● **INSTRUCTION**
Reproduce the rows from the line "What is the largest slice in the pie chart?" down through the end of the rows, replacing "slice" with "segment" and leaving all else unchanged. Omit the pictures from your answer.

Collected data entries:
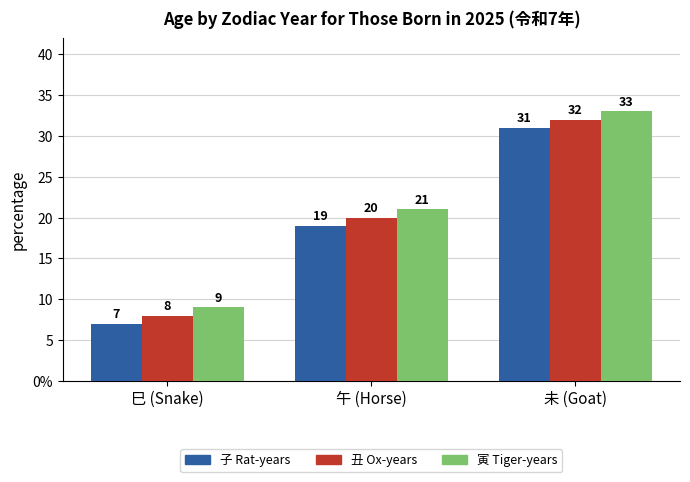

What are all the series names shown in the legend?

子 Rat-years, 丑 Ox-years, 寅 Tiger-years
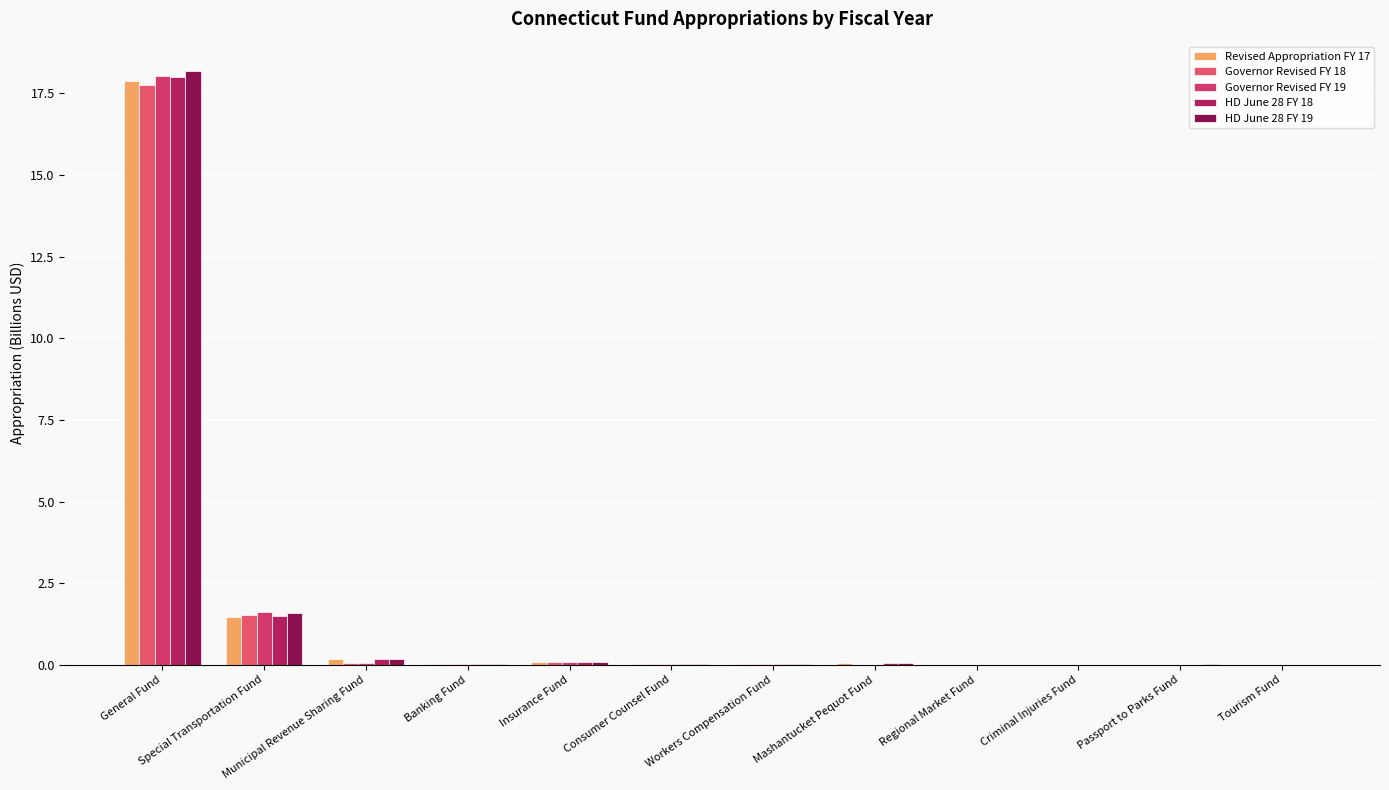

At which category is the sum across all series the highest?

General Fund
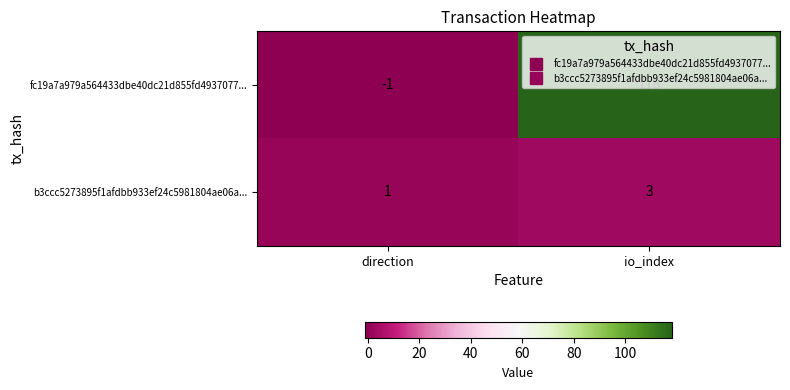

What is the spread (max minus min) of values at io_index?

115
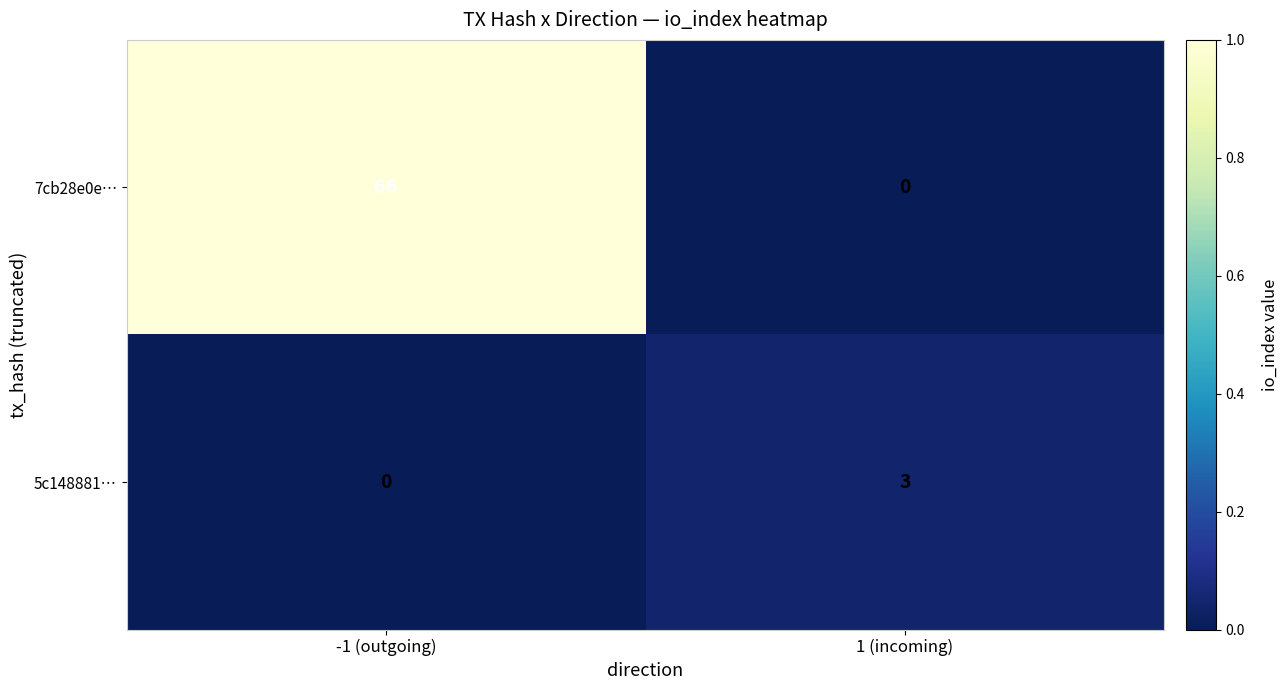

Which series has the largest total across all categories?

7cb28e0e…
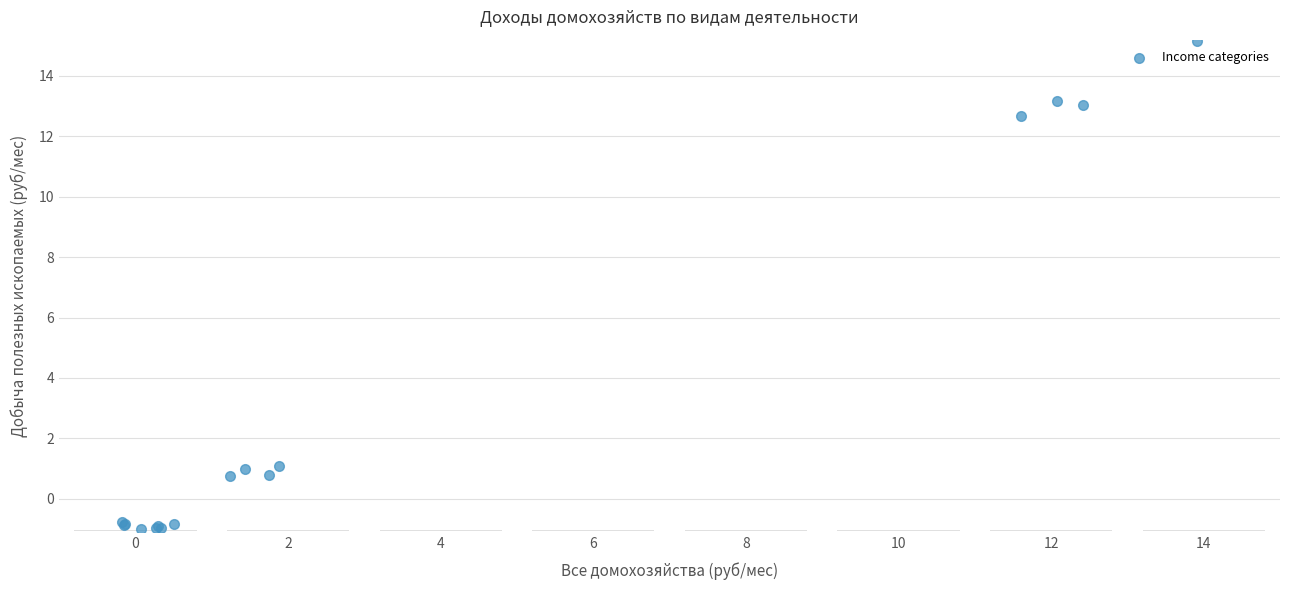

What Y value in the scatter plot is closest to 7?

12.7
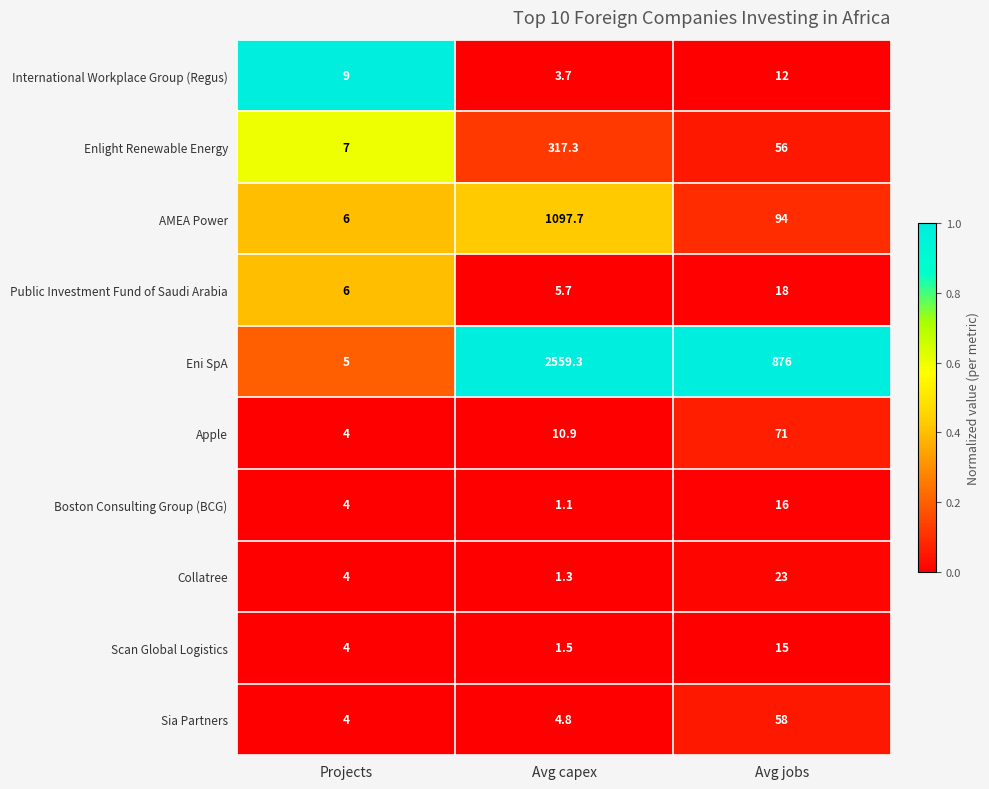

Which series has the largest range (max minus min)?

Eni SpA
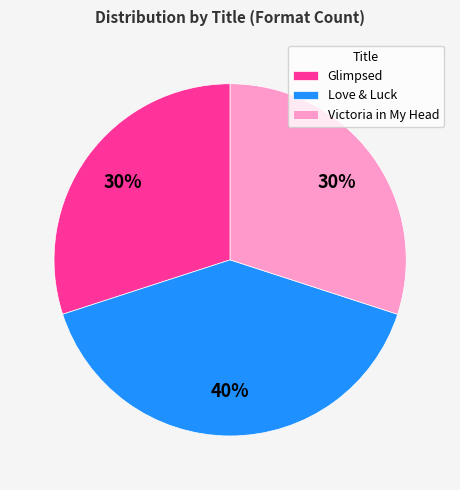

What is the largest slice in the pie chart?

Love & Luck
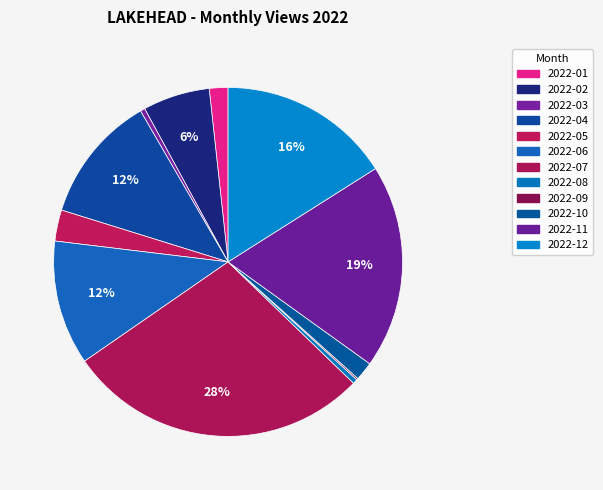

Which slice is the largest?

2022-07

● **WRITTEN ANSWER**
What is the largest segment in the pie chart?

Love & Luck

Which segment is the largest?

2022-07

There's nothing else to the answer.